By Thomas Moran | Staff Writer
New research indicates that a strong attachment to God may lead to better mental health and wellbeing among the elderly.
Sociology Ph.D. candidate Blake Kent shared his findings in his published work, “Forgiveness, Attachment to God, and Mental Health Outcomes in Older U.S. Adults.”
Kent has been interested in sociology and health for many years, but honed in on what is called “attachment theory” when he enrolled at Baylor.
“Attachment theory says that your perception of God, whether you think that He is warm, loving and caring towards you or your perception of God is perhaps someone that is untrustworthy and distant … indicates how you experience other social relationships around you,” Kent said.
Motivated in part by his interest in attachment theory, Kent conducted research to better understand correlations between attachment to God and mental wellbeing.
He examined data gathered from 1500 elderly individuals across the nation. The study focused on white and black elderly populations, 750 black and 750 white subjects participated in the survey. Participants were offered surveys that examined several variables including their belief in God, perceptions about God’s nature, personal attachment to God, and more.
Results and responses were then compared to each subject’s life satisfaction, self-esteem and optimism as outcome variables in a “first wave.” The same subjects were then reevaluated three years later to see changes in mental wellbeing in a “second wave.”
Kent was unsurprised when he found that those who experienced a strong connection to God and perceived God as a kind and forgiving entity had good mental health during the first wave. When measured again for the second wave, these individuals exhibited an increase in mental health and wellbeing.

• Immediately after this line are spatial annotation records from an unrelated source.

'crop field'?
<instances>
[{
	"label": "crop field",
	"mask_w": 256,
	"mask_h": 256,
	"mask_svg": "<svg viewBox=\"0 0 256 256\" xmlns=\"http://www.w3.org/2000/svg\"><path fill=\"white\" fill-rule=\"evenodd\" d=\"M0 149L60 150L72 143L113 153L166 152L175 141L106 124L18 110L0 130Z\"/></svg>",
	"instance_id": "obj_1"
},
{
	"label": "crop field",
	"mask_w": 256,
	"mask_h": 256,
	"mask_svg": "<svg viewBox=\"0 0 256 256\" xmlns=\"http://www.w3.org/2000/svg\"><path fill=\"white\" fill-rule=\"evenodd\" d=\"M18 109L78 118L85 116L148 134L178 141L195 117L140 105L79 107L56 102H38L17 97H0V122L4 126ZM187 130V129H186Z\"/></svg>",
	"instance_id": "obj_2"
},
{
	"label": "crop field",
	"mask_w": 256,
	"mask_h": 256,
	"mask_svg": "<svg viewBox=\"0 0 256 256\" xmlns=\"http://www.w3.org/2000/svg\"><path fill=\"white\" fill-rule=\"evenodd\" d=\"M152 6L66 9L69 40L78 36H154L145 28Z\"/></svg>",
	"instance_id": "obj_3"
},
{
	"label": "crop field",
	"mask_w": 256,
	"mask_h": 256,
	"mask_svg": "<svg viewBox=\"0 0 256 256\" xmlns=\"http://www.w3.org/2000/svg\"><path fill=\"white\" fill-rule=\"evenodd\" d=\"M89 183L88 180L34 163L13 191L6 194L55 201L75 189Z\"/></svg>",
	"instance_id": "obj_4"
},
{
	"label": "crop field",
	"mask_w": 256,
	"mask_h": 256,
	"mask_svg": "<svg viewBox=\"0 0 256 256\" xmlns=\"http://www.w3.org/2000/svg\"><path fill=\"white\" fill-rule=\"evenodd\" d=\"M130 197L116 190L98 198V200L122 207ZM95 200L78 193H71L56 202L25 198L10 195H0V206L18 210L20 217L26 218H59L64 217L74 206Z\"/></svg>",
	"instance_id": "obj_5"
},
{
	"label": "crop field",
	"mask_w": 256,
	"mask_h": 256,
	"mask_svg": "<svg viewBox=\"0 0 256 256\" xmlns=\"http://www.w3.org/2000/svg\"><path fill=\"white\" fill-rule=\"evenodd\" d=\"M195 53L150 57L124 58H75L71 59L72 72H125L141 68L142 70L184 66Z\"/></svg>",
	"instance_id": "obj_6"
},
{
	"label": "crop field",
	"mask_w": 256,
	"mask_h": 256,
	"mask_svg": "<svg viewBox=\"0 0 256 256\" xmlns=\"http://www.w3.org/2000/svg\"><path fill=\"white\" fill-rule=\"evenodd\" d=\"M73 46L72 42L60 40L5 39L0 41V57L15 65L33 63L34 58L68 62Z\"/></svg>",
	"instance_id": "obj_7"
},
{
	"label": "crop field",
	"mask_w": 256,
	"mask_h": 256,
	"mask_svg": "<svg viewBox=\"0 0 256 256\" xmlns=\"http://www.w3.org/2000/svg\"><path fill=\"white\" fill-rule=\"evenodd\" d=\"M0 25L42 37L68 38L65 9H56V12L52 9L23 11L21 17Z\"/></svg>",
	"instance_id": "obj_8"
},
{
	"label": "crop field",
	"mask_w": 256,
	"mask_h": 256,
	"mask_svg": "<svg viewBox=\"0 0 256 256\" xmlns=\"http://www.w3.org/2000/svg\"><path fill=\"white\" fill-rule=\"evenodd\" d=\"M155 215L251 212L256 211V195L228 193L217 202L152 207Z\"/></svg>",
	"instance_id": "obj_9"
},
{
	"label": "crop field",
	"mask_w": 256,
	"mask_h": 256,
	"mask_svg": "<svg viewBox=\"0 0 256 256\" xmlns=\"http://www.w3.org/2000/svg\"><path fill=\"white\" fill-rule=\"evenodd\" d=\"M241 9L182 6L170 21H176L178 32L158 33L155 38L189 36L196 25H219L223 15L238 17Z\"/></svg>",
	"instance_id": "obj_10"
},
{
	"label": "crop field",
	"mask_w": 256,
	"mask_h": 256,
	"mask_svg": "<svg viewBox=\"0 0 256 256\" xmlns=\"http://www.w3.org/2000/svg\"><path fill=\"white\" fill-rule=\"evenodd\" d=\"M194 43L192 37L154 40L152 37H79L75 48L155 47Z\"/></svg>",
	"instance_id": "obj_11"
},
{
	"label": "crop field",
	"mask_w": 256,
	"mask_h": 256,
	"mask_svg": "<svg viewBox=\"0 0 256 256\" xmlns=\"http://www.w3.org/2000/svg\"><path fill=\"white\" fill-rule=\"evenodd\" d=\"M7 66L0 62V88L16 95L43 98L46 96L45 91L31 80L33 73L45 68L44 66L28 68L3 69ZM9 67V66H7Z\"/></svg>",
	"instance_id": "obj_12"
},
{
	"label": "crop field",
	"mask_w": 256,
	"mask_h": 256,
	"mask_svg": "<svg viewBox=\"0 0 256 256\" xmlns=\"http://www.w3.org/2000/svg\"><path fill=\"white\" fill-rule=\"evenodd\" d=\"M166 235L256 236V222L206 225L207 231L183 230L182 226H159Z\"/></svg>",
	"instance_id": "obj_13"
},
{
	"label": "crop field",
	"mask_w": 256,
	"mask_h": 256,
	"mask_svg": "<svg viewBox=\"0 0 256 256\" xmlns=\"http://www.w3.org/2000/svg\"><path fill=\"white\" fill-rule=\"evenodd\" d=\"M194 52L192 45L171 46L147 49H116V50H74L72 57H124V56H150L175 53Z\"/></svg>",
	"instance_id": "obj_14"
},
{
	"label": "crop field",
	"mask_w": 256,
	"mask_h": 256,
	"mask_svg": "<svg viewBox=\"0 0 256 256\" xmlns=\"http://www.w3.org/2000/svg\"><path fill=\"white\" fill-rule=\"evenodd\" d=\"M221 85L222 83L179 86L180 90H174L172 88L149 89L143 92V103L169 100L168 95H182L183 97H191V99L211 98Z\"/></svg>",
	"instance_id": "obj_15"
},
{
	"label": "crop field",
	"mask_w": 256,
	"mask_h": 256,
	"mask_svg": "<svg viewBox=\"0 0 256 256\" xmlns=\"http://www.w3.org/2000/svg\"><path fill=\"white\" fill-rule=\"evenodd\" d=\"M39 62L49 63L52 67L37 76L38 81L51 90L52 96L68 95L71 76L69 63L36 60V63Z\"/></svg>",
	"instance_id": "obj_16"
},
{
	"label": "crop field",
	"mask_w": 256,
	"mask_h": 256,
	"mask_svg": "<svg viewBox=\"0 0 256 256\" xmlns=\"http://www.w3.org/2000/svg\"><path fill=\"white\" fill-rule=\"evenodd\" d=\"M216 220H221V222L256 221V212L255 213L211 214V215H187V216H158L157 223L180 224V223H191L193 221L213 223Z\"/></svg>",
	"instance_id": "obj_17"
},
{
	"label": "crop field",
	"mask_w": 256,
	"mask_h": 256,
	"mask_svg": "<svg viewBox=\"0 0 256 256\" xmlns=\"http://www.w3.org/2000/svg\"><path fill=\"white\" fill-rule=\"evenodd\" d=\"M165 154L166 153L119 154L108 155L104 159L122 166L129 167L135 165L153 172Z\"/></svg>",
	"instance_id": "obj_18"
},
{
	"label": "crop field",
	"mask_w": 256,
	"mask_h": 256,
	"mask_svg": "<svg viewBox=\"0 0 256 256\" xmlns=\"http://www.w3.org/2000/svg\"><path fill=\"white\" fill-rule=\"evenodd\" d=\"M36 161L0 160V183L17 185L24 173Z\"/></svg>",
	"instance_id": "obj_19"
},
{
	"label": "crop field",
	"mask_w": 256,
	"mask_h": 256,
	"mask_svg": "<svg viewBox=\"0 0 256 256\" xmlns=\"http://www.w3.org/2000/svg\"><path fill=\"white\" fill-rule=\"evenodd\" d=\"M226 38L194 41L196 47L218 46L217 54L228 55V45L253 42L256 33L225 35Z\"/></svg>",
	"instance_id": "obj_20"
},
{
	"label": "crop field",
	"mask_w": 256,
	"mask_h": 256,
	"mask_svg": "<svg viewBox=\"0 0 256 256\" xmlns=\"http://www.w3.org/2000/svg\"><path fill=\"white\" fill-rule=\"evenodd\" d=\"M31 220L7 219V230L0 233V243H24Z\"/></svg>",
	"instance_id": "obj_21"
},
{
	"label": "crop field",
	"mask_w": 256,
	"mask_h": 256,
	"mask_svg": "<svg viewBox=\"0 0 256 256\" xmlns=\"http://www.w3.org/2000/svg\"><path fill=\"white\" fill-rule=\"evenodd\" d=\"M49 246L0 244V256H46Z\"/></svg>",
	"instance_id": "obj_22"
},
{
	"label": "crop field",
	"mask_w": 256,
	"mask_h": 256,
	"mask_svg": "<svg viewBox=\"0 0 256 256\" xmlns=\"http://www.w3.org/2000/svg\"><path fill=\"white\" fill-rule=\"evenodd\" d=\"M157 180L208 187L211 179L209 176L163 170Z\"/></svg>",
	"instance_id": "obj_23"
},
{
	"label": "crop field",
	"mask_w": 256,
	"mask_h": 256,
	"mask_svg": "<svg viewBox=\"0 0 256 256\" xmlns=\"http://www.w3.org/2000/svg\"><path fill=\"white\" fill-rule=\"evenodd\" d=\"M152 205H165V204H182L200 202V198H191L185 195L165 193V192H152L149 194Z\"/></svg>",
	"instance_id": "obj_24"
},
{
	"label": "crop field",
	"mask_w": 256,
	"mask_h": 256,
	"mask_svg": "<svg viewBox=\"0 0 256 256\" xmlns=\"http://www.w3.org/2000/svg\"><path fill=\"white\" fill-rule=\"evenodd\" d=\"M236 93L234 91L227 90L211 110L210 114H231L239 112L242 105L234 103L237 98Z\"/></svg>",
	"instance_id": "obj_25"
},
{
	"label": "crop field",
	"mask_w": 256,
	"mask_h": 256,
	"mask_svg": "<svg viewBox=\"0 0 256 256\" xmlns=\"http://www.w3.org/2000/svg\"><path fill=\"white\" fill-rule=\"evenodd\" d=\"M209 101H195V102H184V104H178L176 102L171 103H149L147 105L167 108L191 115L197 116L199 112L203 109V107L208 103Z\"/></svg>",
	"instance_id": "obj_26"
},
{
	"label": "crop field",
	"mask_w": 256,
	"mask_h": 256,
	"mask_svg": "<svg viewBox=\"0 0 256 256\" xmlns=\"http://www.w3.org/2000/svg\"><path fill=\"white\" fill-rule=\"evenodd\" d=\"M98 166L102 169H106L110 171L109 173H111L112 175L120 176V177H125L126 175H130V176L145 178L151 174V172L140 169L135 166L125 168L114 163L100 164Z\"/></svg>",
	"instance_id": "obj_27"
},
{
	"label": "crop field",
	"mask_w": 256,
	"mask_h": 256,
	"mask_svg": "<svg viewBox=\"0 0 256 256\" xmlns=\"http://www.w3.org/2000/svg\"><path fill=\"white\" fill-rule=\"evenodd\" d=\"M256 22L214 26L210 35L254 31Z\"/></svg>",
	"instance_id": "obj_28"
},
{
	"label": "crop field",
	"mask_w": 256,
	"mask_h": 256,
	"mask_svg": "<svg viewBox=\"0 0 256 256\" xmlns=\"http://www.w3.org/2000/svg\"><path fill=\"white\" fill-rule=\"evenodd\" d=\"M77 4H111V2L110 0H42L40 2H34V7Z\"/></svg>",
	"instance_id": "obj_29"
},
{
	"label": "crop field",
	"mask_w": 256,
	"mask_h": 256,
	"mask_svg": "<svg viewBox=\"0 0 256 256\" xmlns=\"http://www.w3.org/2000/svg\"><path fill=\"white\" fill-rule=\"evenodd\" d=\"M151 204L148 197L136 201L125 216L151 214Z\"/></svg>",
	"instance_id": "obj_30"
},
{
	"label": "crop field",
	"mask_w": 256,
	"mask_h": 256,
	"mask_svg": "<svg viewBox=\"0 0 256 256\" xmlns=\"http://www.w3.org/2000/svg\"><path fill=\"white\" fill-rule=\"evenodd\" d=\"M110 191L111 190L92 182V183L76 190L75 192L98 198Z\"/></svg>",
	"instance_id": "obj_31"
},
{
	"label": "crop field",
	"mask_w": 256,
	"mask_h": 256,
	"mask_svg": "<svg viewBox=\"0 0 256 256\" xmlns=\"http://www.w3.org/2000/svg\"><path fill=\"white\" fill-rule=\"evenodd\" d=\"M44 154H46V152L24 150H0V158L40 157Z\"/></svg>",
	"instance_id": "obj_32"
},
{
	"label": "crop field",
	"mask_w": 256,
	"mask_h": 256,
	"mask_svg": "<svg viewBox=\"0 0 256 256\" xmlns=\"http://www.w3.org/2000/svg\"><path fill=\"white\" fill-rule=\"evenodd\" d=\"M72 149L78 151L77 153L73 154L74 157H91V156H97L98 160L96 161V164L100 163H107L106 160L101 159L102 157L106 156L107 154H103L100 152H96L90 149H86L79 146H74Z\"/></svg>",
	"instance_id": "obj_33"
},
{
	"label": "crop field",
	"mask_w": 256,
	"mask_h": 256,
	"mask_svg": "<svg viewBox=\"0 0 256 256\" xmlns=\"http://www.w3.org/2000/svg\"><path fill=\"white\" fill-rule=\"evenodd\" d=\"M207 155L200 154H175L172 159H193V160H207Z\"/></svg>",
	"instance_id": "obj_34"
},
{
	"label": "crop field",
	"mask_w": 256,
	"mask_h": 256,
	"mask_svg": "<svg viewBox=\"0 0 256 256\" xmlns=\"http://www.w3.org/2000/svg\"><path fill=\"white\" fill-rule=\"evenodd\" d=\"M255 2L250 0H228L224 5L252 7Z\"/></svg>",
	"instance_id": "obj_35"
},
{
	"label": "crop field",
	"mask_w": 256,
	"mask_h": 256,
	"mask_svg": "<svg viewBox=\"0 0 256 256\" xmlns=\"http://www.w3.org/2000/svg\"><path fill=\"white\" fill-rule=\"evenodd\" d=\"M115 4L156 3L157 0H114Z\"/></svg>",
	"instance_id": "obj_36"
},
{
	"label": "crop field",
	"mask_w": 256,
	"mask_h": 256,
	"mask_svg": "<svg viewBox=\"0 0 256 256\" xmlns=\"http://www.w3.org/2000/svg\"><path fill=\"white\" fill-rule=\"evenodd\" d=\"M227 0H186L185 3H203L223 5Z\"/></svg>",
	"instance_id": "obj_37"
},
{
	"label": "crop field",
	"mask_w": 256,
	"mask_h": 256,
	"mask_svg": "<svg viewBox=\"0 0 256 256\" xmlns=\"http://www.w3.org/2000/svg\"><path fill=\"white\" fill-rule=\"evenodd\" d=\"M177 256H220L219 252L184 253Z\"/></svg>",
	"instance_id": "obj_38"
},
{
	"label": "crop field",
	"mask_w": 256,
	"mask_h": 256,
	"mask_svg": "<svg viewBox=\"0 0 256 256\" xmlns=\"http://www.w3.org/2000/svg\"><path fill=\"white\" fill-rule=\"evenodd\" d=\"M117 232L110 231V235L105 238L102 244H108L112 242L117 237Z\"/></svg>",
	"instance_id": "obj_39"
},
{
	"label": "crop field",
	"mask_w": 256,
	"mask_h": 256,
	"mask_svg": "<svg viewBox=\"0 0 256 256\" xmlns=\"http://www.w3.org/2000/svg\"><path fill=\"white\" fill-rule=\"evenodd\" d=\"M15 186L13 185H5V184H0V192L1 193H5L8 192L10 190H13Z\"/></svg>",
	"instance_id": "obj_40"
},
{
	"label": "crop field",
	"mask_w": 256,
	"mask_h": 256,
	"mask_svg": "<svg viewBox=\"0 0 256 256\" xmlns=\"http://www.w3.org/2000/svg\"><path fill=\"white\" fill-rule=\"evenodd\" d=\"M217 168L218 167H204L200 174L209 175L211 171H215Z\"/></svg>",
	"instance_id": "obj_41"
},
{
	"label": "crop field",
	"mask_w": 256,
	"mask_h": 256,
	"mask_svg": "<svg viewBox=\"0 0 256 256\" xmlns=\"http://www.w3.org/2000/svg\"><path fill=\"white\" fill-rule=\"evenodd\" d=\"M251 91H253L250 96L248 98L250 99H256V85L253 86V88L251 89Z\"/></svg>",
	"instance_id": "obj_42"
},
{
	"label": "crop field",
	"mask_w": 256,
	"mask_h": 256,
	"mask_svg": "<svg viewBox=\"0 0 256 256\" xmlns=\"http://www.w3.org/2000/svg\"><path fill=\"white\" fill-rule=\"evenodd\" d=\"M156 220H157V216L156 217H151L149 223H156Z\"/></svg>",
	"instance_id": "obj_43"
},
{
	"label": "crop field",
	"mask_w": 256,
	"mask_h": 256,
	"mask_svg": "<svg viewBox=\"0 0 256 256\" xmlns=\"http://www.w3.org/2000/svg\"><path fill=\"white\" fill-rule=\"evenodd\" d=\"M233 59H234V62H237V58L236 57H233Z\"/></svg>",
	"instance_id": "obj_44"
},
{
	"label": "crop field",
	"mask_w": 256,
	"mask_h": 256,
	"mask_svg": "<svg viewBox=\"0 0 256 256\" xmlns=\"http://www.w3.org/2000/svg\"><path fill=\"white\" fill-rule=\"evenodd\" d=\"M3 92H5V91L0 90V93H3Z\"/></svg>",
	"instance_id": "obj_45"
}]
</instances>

In both waves, individuals who reported average attachment to God or perceived God as a colder and less caring entity experienced significantly worse mental health than those that felt a strong connection to God. This might be attributed to comparison of one’s relationship with God to those of others’ or involvement in religious communities with large expectations for one’s relationship with God.
Subjects who had rejected God and looked to other things to account for their wellbeing demonstrated fairly good mental health in both waves, but lesser than those who felt a strong attachment to God.
Though there are many variables that might explain the results, Kent thinks that community and social networks are primary factors.
“People that are religious have access through churches to wide social networks of support and care, whereas people who have left the church tend to have a smaller set of social relationships they can rely on,” Kent said.
In his view, those with strong attachment to God are more likely to be involved in social groups that may benefit their mental wellbeing and increase their life satisfaction, self-esteem and optimism.
Kent highlighted that the study in no way presumed the existence of God. That is not the purpose of sociology, Kent said. Rather, the study examined the effects of a belief in God and an attachment to God, existent or non-existent. Kent mentioned the Thomas Theorem which states that what people perceive as real, is real in its consequences.
“Whether or not God exists, people perceive that God is real, people form identities and beliefs and belonging and behaviors,” Kent said. “So, it has real social consequences. We are looking at the real consequences based on their constructions of God.”
Denver, Colo. senior Hannah Lemieux said she found the results of the study fascinating, but, like Kent, not altogether surprising.
“I think belief in God and hope in the future later in life, especially when you start becoming old and you’re nearing the end, knowing and having peace in your heart that there is something to look forward to beyond just death and nothingness and despair is really important and contributes to the overall health and happiness of old people,” Lemiex said.
Sociology of religion is often concerned with examining belief, behavior, and belonging and his research aligned with that, Kent said.
Kent is planning to defend his dissertation in a few weeks.